= Your goal =
Copy out all lines from the entries below in which "assign" occurs.

(Items listed in a dataset)
+ + + + + + +

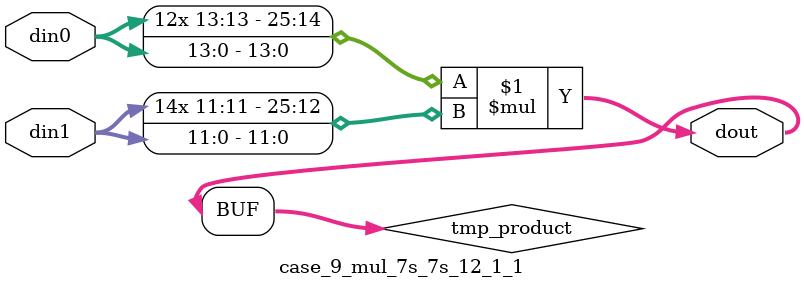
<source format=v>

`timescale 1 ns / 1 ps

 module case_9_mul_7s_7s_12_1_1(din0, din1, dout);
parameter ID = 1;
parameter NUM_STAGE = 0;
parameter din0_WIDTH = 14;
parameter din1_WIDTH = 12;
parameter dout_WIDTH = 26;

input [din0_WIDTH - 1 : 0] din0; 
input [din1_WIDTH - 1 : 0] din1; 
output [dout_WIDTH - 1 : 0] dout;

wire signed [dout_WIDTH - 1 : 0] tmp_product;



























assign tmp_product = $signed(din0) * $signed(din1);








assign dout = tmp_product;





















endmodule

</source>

+ + + + + + +

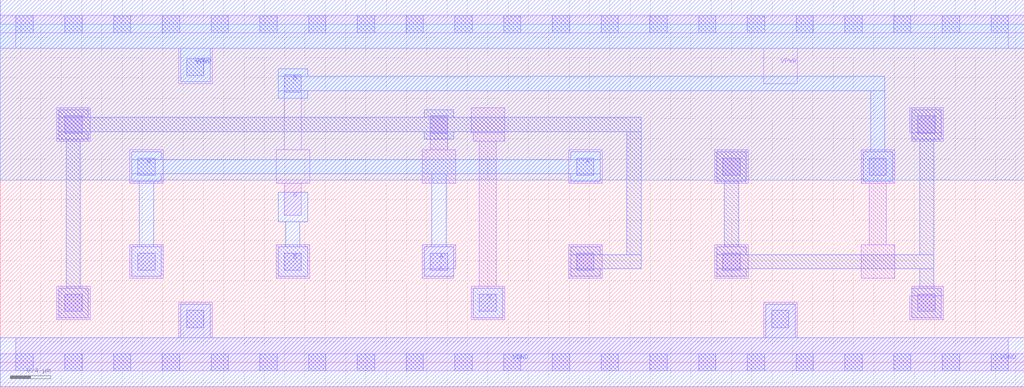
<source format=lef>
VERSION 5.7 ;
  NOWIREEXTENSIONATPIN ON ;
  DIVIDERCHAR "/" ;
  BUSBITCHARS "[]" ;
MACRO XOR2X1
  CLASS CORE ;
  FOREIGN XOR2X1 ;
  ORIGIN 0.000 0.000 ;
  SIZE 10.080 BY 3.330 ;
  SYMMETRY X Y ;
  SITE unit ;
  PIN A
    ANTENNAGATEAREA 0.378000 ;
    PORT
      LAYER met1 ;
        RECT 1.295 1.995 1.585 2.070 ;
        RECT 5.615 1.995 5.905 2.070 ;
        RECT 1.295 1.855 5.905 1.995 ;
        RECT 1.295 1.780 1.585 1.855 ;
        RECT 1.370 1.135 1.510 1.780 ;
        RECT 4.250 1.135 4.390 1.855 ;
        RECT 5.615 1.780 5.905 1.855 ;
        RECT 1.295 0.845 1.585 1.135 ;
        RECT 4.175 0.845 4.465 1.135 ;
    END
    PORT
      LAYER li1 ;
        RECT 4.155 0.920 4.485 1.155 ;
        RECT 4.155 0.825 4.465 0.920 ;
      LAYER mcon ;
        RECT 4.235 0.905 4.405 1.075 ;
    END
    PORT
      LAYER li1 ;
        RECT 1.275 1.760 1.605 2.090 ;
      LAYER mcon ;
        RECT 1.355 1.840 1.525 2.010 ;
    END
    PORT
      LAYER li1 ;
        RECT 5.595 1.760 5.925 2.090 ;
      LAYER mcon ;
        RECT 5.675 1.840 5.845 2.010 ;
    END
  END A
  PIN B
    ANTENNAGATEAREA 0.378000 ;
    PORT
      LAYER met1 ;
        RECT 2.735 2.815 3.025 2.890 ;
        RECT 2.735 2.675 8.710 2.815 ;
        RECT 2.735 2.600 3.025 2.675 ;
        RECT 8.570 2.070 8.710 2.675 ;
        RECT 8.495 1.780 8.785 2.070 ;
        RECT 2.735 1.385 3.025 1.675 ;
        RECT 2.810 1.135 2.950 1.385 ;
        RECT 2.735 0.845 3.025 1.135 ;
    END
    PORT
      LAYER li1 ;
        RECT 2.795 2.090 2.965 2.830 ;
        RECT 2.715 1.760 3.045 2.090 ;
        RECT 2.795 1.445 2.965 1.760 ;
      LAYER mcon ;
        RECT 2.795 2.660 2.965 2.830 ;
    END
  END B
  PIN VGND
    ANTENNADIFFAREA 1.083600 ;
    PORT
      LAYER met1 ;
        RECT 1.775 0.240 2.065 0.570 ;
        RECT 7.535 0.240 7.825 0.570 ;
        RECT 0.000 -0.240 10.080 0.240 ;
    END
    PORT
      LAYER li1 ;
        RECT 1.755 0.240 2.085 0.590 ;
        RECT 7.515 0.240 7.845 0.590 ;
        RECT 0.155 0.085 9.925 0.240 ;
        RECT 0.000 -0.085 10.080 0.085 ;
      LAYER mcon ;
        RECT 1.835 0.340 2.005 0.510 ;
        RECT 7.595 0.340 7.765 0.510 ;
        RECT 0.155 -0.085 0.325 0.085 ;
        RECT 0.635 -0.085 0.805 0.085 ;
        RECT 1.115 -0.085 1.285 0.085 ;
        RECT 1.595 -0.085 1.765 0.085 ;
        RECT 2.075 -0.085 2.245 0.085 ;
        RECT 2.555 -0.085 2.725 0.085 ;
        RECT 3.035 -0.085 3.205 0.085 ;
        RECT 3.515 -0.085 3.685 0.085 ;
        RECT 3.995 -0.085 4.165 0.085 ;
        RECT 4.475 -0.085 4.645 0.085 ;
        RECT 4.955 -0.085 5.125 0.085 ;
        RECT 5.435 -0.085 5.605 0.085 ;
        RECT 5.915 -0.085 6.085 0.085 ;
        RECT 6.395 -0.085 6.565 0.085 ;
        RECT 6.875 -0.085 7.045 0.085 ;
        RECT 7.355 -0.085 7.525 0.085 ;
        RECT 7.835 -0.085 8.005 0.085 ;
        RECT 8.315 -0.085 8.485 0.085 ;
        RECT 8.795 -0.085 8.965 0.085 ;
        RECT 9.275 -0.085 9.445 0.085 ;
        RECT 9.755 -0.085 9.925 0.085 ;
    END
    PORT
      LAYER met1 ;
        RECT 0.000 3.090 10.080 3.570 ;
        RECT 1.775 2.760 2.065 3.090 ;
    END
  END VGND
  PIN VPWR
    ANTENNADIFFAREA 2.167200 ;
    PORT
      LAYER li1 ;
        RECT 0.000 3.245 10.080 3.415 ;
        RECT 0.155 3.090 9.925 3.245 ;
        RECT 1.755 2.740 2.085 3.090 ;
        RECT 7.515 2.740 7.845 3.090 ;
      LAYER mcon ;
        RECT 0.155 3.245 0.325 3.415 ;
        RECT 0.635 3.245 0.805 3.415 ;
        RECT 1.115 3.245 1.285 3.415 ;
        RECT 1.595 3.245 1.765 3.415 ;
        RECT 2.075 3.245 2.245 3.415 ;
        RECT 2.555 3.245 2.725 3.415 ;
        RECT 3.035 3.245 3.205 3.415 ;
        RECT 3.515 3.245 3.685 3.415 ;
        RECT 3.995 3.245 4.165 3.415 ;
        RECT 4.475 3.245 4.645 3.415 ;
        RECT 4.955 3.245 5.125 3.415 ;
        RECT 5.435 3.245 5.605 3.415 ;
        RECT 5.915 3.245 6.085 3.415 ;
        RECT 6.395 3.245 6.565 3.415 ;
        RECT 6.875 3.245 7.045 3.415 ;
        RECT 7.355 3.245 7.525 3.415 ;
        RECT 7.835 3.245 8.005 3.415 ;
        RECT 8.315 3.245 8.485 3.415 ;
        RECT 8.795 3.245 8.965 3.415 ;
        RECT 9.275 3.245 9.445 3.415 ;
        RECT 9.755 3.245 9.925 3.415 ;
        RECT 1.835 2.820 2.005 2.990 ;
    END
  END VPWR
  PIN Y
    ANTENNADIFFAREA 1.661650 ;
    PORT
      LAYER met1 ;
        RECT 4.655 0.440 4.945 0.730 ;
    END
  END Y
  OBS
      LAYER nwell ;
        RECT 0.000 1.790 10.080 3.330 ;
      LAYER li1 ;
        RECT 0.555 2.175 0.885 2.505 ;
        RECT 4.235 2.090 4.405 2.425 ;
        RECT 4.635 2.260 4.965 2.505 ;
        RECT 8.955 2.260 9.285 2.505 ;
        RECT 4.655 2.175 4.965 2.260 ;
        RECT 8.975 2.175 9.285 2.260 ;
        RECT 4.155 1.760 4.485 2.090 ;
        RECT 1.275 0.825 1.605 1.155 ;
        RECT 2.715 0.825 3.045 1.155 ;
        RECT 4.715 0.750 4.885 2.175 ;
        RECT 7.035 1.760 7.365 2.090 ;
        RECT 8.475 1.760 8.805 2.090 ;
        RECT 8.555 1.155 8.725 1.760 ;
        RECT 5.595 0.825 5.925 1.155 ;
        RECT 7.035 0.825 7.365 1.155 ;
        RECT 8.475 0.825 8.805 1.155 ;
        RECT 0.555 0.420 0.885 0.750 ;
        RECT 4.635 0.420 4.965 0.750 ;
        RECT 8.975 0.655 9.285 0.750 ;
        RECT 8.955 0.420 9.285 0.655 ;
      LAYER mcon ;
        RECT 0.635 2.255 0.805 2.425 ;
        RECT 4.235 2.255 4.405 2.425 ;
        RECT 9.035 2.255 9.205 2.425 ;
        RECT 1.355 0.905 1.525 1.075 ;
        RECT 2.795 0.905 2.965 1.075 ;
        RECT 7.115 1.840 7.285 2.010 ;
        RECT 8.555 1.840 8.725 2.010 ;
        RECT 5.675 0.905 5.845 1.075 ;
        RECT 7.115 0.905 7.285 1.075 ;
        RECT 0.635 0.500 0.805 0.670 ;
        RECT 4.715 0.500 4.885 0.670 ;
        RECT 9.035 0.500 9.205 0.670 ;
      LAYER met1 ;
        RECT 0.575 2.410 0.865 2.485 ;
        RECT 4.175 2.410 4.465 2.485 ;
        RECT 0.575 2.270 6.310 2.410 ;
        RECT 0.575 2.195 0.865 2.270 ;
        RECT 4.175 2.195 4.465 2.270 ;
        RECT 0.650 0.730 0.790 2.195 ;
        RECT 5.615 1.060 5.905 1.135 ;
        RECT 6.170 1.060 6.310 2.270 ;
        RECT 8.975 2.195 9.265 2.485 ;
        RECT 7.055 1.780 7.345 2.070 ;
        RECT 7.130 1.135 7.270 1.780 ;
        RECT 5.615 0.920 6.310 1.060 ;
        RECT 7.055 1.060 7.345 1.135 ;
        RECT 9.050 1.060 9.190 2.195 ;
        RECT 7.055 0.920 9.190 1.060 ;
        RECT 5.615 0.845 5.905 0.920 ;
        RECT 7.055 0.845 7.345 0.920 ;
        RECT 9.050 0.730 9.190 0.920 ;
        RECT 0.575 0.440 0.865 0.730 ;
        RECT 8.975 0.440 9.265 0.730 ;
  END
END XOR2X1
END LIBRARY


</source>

+ + + + + + +

= Result of the exercise =
assign tmp_product = $signed(din0) * $signed(din1);
assign dout = tmp_product;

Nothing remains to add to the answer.